■ **Task goal**
Set down all of the data exactly as it appears.

■ **Information given**
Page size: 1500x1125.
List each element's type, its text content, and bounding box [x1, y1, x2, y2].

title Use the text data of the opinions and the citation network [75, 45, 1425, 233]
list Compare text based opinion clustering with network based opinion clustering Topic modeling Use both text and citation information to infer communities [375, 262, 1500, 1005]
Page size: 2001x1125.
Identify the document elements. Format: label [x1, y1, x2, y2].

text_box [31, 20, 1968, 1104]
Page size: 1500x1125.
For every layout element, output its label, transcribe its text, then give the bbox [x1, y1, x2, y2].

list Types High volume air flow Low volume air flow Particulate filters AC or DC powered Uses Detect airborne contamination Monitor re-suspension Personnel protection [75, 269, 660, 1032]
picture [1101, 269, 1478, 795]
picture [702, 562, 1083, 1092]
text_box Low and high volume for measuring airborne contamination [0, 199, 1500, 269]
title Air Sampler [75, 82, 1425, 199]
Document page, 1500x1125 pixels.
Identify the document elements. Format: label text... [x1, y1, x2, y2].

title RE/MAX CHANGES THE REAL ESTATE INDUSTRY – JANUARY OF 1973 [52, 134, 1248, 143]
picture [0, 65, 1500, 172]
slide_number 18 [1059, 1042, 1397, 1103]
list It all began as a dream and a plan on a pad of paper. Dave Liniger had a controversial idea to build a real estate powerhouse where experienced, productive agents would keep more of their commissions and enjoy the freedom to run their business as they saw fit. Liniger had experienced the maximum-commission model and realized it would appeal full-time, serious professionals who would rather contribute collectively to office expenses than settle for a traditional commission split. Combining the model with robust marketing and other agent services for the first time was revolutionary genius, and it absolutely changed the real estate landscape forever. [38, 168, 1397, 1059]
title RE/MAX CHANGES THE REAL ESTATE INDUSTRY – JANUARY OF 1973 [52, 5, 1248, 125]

■ **Response**
Page size: 1500x1125.
List each element's type, its text content, and bounding box [x1, y1, x2, y2].

title Use the text data of the opinions and the citation network [75, 45, 1425, 233]
list Compare text based opinion clustering with network based opinion clustering Topic modeling Use both text and citation information to infer communities [375, 262, 1500, 1005]
Page size: 2001x1125.
Identify the document elements. Format: label [x1, y1, x2, y2].

text_box [31, 20, 1968, 1104]
Page size: 1500x1125.
For every layout element, output its label, transcribe its text, then give the bbox [x1, y1, x2, y2].

list Types High volume air flow Low volume air flow Particulate filters AC or DC powered Uses Detect airborne contamination Monitor re-suspension Personnel protection [75, 269, 660, 1032]
picture [1101, 269, 1478, 795]
picture [702, 562, 1083, 1092]
text_box Low and high volume for measuring airborne contamination [0, 199, 1500, 269]
title Air Sampler [75, 82, 1425, 199]
Document page, 1500x1125 pixels.
Identify the document elements. Format: label text... [x1, y1, x2, y2].

title RE/MAX CHANGES THE REAL ESTATE INDUSTRY – JANUARY OF 1973 [52, 134, 1248, 143]
picture [0, 65, 1500, 172]
slide_number 18 [1059, 1042, 1397, 1103]
list It all began as a dream and a plan on a pad of paper. Dave Liniger had a controversial idea to build a real estate powerhouse where experienced, productive agents would keep more of their commissions and enjoy the freedom to run their business as they saw fit. Liniger had experienced the maximum-commission model and realized it would appeal full-time, serious professionals who would rather contribute collectively to office expenses than settle for a traditional commission split. Combining the model with robust marketing and other agent services for the first time was revolutionary genius, and it absolutely changed the real estate landscape forever. [38, 168, 1397, 1059]
title RE/MAX CHANGES THE REAL ESTATE INDUSTRY – JANUARY OF 1973 [52, 5, 1248, 125]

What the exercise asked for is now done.